None of this is easy. We're deeply reactive creatures. We always want to change things, control things. But once you taste the pure joy of letting something just be, completely, you won't ever want anything else. Not to be confused with some sort of heroic stoicism - you're not accepting what is in the 'putting up with it' way. You're letting something be in the true sense of not judging it in any way at all, and therefore not trying to change it.

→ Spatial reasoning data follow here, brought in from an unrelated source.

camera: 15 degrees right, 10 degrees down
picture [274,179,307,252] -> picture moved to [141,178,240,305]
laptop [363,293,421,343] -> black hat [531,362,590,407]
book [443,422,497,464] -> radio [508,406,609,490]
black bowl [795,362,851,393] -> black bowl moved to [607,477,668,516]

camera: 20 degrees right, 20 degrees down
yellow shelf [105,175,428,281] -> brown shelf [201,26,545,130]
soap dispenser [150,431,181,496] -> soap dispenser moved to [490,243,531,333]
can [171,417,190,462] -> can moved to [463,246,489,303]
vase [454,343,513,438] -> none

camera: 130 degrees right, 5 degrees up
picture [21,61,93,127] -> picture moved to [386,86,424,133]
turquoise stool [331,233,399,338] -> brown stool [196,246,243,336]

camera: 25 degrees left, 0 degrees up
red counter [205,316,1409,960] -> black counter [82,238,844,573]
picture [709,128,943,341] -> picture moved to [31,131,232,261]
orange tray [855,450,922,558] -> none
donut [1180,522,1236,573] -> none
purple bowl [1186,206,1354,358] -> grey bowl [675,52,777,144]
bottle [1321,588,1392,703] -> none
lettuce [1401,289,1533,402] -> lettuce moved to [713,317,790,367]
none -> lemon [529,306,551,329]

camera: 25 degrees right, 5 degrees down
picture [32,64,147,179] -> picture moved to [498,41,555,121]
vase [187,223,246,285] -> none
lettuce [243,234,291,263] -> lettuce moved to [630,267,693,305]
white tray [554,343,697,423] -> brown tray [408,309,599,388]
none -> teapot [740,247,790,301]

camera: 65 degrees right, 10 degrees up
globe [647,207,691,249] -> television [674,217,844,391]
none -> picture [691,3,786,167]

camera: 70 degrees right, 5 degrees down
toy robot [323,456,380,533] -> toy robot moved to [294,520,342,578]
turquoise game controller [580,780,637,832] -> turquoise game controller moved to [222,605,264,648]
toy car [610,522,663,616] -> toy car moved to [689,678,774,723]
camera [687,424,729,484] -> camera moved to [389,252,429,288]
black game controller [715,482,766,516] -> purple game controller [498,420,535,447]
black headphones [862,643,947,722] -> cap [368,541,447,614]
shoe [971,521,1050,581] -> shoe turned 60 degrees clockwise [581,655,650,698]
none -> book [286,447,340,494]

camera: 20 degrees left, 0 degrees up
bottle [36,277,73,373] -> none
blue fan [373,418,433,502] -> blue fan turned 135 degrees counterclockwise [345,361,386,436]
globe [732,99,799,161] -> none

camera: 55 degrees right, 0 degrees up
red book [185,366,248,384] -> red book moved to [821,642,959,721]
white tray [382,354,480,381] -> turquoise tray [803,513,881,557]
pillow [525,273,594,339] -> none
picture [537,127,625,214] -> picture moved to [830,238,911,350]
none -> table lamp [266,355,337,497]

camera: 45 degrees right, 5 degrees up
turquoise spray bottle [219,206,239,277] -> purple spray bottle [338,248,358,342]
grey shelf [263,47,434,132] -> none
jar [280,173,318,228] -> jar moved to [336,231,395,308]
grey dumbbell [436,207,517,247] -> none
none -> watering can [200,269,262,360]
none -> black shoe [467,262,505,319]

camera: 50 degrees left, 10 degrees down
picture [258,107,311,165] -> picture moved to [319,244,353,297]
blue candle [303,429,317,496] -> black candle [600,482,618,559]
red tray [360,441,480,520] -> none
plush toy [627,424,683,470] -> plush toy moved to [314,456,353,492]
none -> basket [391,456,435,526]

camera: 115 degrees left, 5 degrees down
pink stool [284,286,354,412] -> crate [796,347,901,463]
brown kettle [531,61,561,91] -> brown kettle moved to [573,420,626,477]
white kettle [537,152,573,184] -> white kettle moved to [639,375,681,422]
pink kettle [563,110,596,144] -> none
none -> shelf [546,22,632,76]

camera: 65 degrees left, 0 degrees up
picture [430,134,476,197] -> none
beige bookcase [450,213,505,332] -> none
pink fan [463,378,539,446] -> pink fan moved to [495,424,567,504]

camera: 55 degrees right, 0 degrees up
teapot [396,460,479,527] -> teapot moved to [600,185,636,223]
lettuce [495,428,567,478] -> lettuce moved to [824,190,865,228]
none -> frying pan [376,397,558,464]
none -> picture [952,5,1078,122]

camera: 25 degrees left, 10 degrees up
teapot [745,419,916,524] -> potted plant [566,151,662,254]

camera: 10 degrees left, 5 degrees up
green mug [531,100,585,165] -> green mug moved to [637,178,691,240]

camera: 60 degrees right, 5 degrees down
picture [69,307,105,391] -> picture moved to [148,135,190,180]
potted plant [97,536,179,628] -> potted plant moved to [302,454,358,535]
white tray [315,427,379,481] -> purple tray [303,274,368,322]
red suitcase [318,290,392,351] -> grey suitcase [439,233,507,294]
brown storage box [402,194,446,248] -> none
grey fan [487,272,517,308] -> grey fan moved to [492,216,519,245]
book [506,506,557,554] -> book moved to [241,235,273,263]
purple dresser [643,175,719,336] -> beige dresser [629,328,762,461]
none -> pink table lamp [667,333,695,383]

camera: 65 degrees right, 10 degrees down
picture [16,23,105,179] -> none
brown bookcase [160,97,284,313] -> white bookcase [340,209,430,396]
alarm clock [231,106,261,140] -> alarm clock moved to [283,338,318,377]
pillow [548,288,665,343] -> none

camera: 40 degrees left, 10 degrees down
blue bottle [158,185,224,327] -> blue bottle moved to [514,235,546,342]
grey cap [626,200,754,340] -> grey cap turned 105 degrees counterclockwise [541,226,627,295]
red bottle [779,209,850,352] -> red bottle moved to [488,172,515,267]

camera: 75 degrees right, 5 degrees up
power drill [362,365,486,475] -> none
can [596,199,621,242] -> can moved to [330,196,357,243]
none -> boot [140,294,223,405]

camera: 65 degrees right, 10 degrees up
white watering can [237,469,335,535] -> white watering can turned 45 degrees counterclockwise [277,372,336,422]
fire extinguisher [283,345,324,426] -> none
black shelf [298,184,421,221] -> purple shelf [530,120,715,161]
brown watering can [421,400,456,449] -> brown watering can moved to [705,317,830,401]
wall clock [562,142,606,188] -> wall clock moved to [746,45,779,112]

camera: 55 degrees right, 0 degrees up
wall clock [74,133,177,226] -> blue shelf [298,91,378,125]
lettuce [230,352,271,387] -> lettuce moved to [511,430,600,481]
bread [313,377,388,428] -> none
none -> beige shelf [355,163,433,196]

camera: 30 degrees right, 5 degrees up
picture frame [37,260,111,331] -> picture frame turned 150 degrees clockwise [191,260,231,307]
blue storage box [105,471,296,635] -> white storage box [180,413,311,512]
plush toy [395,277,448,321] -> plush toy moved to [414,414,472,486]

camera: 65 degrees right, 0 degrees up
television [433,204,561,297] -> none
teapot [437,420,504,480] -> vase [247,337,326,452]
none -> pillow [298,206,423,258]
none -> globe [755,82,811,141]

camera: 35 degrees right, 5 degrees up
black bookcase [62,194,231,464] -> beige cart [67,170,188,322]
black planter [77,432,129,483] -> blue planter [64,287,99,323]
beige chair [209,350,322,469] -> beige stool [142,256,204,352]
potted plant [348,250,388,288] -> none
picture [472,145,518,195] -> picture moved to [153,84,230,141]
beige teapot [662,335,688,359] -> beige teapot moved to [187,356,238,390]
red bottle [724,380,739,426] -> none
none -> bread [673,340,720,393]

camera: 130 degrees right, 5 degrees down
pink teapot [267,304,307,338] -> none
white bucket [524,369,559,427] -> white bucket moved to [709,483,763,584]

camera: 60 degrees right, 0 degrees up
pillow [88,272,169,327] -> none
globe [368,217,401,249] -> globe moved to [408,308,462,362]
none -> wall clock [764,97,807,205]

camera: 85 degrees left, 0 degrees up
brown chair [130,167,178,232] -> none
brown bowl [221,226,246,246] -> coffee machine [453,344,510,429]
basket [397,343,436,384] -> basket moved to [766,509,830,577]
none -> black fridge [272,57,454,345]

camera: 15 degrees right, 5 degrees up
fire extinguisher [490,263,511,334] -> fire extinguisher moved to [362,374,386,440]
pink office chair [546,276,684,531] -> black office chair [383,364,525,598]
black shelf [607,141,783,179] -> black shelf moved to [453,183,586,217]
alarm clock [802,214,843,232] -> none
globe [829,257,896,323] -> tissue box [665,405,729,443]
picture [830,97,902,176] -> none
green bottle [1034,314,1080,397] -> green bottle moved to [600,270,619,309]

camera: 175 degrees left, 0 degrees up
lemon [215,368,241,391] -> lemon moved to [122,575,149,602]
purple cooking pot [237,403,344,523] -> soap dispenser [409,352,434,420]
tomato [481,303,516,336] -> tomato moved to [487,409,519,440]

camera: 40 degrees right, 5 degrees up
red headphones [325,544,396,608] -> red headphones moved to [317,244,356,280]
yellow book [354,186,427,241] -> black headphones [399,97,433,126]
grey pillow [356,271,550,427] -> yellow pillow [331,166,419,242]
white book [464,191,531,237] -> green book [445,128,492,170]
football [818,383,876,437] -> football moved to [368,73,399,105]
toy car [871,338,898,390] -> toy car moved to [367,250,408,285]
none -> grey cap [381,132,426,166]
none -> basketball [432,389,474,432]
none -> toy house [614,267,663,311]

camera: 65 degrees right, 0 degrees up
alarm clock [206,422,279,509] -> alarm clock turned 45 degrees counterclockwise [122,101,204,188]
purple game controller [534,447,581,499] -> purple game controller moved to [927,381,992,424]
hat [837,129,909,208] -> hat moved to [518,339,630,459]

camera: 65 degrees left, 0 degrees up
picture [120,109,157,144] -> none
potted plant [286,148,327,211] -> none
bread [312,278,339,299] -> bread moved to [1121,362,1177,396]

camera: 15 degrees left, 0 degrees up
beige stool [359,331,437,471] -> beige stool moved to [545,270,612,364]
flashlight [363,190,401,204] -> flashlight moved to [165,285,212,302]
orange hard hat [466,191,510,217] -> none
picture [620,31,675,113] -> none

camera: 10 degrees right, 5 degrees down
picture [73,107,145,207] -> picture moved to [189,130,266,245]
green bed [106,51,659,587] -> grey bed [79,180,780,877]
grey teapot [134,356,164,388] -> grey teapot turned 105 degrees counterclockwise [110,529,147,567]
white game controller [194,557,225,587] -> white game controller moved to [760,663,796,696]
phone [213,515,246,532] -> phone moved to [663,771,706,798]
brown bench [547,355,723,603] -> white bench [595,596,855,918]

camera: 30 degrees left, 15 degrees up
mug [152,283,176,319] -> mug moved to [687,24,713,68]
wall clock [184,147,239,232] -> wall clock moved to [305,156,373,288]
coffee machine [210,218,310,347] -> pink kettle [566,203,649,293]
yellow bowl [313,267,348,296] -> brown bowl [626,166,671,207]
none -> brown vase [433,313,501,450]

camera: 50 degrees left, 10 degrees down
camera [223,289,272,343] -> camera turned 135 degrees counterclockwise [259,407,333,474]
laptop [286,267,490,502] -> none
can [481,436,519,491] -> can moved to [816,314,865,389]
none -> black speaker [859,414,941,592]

A complete letting go.

This applies to everything. It even applies to thoughts, which are not you at all. You can meditate upon your own thoughts, watching them arise and go by, just like you can on something you see in front of you, or something you hear. There's no "I" who meditates - meditation is what dissolves that separation between you and what's around you and within you. And the end product is not some passive, good-for-nothing hippy sitting there removed from the world, it's a person in pure response to the events in their life, rather than in reaction to them.

Funnily enough when you do this a bit, your entire body enters a state of supremely effortless function and health. Because your body is designed to work without you fiddling with it, and fiddle with it is what most people do. My dad in particular was always at some doctor, taking some new drug and trying some new treatment.

When he ditched all of that and simply meditated, he was literally a new man.